Disclaimer – The authors views are entirely her own and may not reflect the views of Abbott Diabetes Care
etting a diagnosis of diabetes is tough for anyone – at first you have to come to terms with having the condition, then you have to think about how to manage your condition going forward. But the good news is that you’ll have support every step of the way. We’re hugely lucky in the UK to have the NHS. For instance, every person in the UK who has diabetes has access to annual eye screening to reduce the risk of eye complications, as well as expert dietician advice.
Every patient newly diagnosed with diabetes also has access to a structured education programme. This aims to give you the information you need to allow you to feel more in control of your own condition. If you haven’t been offered this programme, you can ask your doctor to be referred. The most important person in your condition is you – your doctors and nurses can offer advice and prescribe medicines, but they can’t be there at every mealtime and every time you decide whether to exercise or sit at home on the sofa.
And then there’s the medicine. If you have type 2 diabetes, you may not need to take medication initially, although you will be given advice on diet and lifestyle.
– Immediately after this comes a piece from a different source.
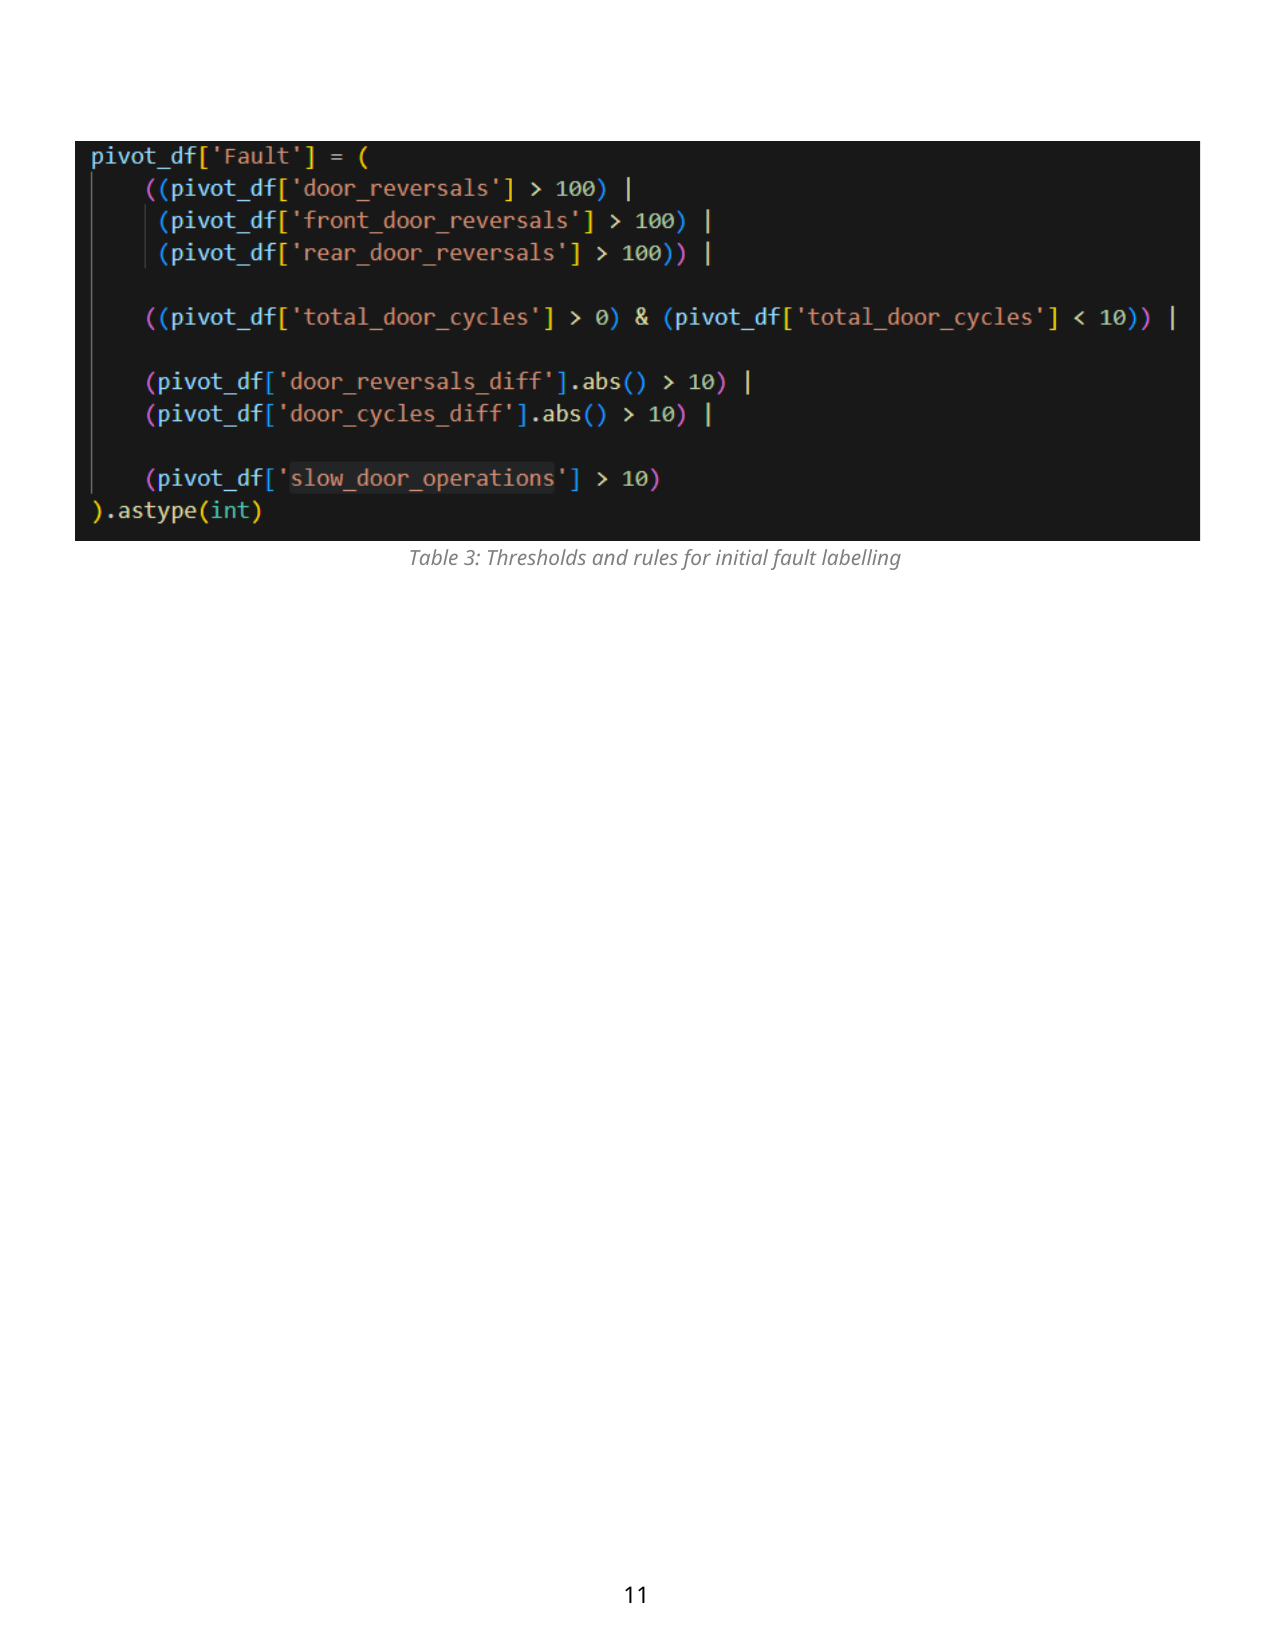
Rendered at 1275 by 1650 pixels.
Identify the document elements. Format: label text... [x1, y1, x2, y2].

text Table 3: Thresholds and rules for initial fault labelling [110, 543, 1200, 572]
picture [75, 141, 1200, 541]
But it’s likely you’ll need to take medication in due course to help control your blood glucose. If you have type 1 diabetes, you’ll need to take insulin regularly from as soon as you’re diagnosed. The NHS can help here, but you need to be prepared.
If you have diabetes (unless your diabetes is controlled with diet and lifestyle alone) you’re eligible for a medical exemption certificate, which allows you to get all your NHS prescriptions without paying a prescription charge. The job of monitoring free prescriptions was taken over by the NHS Business Authority in 2014, and they have clamped down on claims. If you claim free prescriptions without a valid certificate, you could be fined up to £100.
You need to reapply for this certificate every five years (you should get a reminder in the post about a month before your certificate expires). You ask at your GP’s surgery for a form FP92A, fill in parts 1 and 2 and ask the practice to sign to confirm you have a condition which entitles you to free prescriptions. They will send the form off for you, but it’s your responsibility to ask them to do this. If you claim for a medical exemption certificate for the first time and have to pay for prescriptions before it arrives, ask your pharmacist for an FP57 receipt and refund claim form when you pay for the prescription. That way, you can claim a refund once you get it.